(Extracted data entries)
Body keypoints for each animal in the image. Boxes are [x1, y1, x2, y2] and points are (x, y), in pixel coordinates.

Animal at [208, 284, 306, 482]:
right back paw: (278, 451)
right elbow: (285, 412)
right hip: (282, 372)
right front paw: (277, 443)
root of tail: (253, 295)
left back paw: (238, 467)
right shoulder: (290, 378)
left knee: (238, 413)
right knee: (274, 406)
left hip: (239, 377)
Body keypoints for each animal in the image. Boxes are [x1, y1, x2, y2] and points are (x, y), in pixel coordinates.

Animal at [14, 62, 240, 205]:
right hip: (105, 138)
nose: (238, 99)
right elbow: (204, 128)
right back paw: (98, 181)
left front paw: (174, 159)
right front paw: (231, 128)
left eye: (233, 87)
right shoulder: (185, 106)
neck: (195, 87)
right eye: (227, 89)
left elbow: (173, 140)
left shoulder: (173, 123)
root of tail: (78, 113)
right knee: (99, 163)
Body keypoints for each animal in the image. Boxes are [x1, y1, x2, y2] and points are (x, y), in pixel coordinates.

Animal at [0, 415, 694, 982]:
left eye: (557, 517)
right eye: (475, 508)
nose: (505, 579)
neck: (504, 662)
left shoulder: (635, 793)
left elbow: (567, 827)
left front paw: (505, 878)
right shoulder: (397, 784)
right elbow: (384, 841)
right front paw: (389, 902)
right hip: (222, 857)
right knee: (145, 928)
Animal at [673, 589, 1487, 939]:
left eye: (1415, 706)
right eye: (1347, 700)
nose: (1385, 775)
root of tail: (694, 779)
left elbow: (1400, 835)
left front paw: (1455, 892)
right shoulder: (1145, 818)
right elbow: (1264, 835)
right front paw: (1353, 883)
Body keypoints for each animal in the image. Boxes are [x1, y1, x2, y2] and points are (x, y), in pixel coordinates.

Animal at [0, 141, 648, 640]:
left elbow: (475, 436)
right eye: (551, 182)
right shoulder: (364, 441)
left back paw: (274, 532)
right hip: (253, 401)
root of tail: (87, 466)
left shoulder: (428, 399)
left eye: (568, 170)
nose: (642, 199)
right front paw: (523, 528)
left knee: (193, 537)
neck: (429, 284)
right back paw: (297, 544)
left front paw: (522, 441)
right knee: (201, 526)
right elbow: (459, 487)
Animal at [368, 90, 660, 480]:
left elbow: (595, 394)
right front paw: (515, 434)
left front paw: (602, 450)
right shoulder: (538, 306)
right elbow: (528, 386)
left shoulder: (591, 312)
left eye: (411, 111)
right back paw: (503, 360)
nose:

● Exercise instructions: What lines in the entries above hold "root"? Copy every one.

● Response below:
root of tail: (253, 295)
root of tail: (78, 113)
root of tail: (694, 779)
root of tail: (87, 466)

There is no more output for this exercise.